Task brief: From the line containing "Innan du kan" onward, retype each line of the entries below exactly, last line included.

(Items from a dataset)

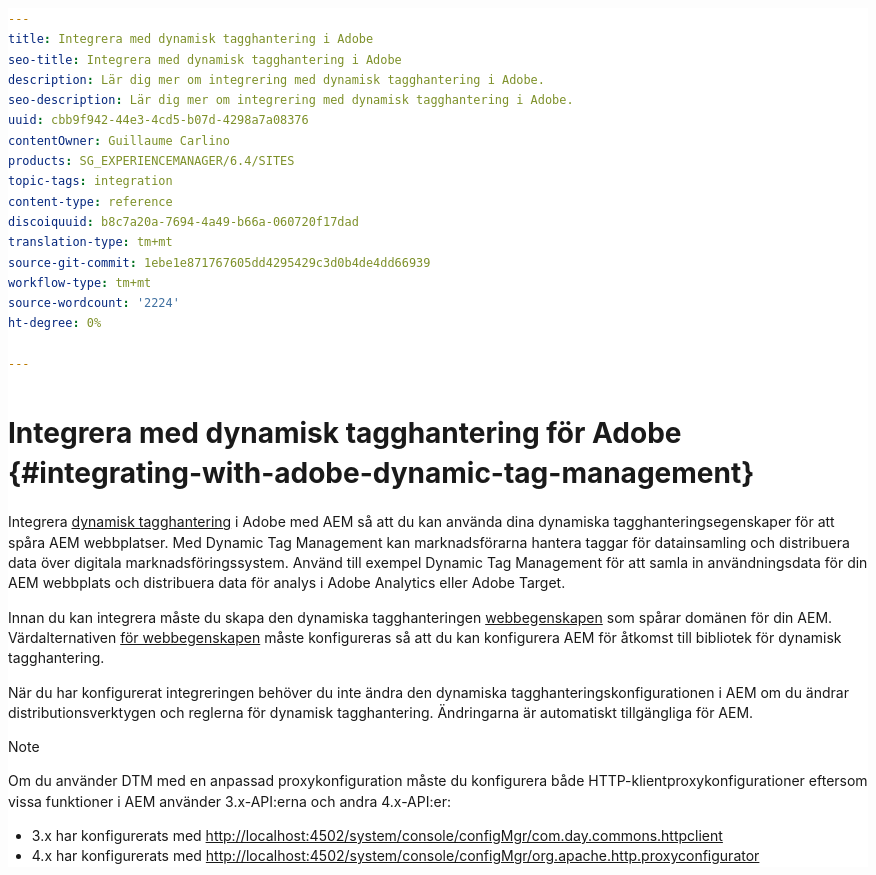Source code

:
 ```yaml
---
title: Integrera med dynamisk tagghantering i Adobe
seo-title: Integrera med dynamisk tagghantering i Adobe
description: Lär dig mer om integrering med dynamisk tagghantering i Adobe.
seo-description: Lär dig mer om integrering med dynamisk tagghantering i Adobe.
uuid: cbb9f942-44e3-4cd5-b07d-4298a7a08376
contentOwner: Guillaume Carlino
products: SG_EXPERIENCEMANAGER/6.4/SITES
topic-tags: integration
content-type: reference
discoiquuid: b8c7a20a-7694-4a49-b66a-060720f17dad
translation-type: tm+mt
source-git-commit: 1ebe1e871767605dd4295429c3d0b4de4dd66939
workflow-type: tm+mt
source-wordcount: '2224'
ht-degree: 0%

---
```



# Integrera med dynamisk tagghantering för Adobe {#integrating-with-adobe-dynamic-tag-management}

Integrera [dynamisk tagghantering](https://www.adobe.com/solutions/digital-marketing/dynamic-tag-management.html) i Adobe med AEM så att du kan använda dina dynamiska tagghanteringsegenskaper för att spåra AEM webbplatser. Med Dynamic Tag Management kan marknadsförarna hantera taggar för datainsamling och distribuera data över digitala marknadsföringssystem. Använd till exempel Dynamic Tag Management för att samla in användningsdata för din AEM webbplats och distribuera data för analys i Adobe Analytics eller Adobe Target.

Innan du kan integrera måste du skapa den dynamiska tagghanteringen [webbegenskapen](https://microsite.omniture.com/t2/help/en_US/dtm/#Web_Properties) som spårar domänen för din AEM. Värdalternativen [för webbegenskapen](https://microsite.omniture.com/t2/help/en_US/dtm/#Hosting__Embed_Tab) måste konfigureras så att du kan konfigurera AEM för åtkomst till bibliotek för dynamisk tagghantering.

När du har konfigurerat integreringen behöver du inte ändra den dynamiska tagghanteringskonfigurationen i AEM om du ändrar distributionsverktygen och reglerna för dynamisk tagghantering. Ändringarna är automatiskt tillgängliga för AEM.

>[!NOTE]
>
>Om du använder DTM med en anpassad proxykonfiguration måste du konfigurera både HTTP-klientproxykonfigurationer eftersom vissa funktioner i AEM använder 3.x-API:erna och andra 4.x-API:er:
>
>* 3.x har konfigurerats med [http://localhost:4502/system/console/configMgr/com.day.commons.httpclient](http://localhost:4502/system/console/configMgr/com.day.commons.httpclient)
>* 4.x har konfigurerats med [http://localhost:4502/system/console/configMgr/org.apache.http.proxyconfigurator](http://localhost:4502/system/console/configMgr/org.apache.http.proxyconfigurator)

>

Answer space:
Innan du kan integrera måste du skapa den dynamiska tagghanteringen [webbegenskapen](https://microsite.omniture.com/t2/help/en_US/dtm/#Web_Properties) som spårar domänen för din AEM. Värdalternativen [för webbegenskapen](https://microsite.omniture.com/t2/help/en_US/dtm/#Hosting__Embed_Tab) måste konfigureras så att du kan konfigurera AEM för åtkomst till bibliotek för dynamisk tagghantering.

När du har konfigurerat integreringen behöver du inte ändra den dynamiska tagghanteringskonfigurationen i AEM om du ändrar distributionsverktygen och reglerna för dynamisk tagghantering. Ändringarna är automatiskt tillgängliga för AEM.

>[!NOTE]
>
>Om du använder DTM med en anpassad proxykonfiguration måste du konfigurera både HTTP-klientproxykonfigurationer eftersom vissa funktioner i AEM använder 3.x-API:erna och andra 4.x-API:er:
>
>* 3.x har konfigurerats med [http://localhost:4502/system/console/configMgr/com.day.commons.httpclient](http://localhost:4502/system/console/configMgr/com.day.commons.httpclient)
>* 4.x har konfigurerats med [http://localhost:4502/system/console/configMgr/org.apache.http.proxyconfigurator](http://localhost:4502/system/console/configMgr/org.apache.http.proxyconfigurator)

>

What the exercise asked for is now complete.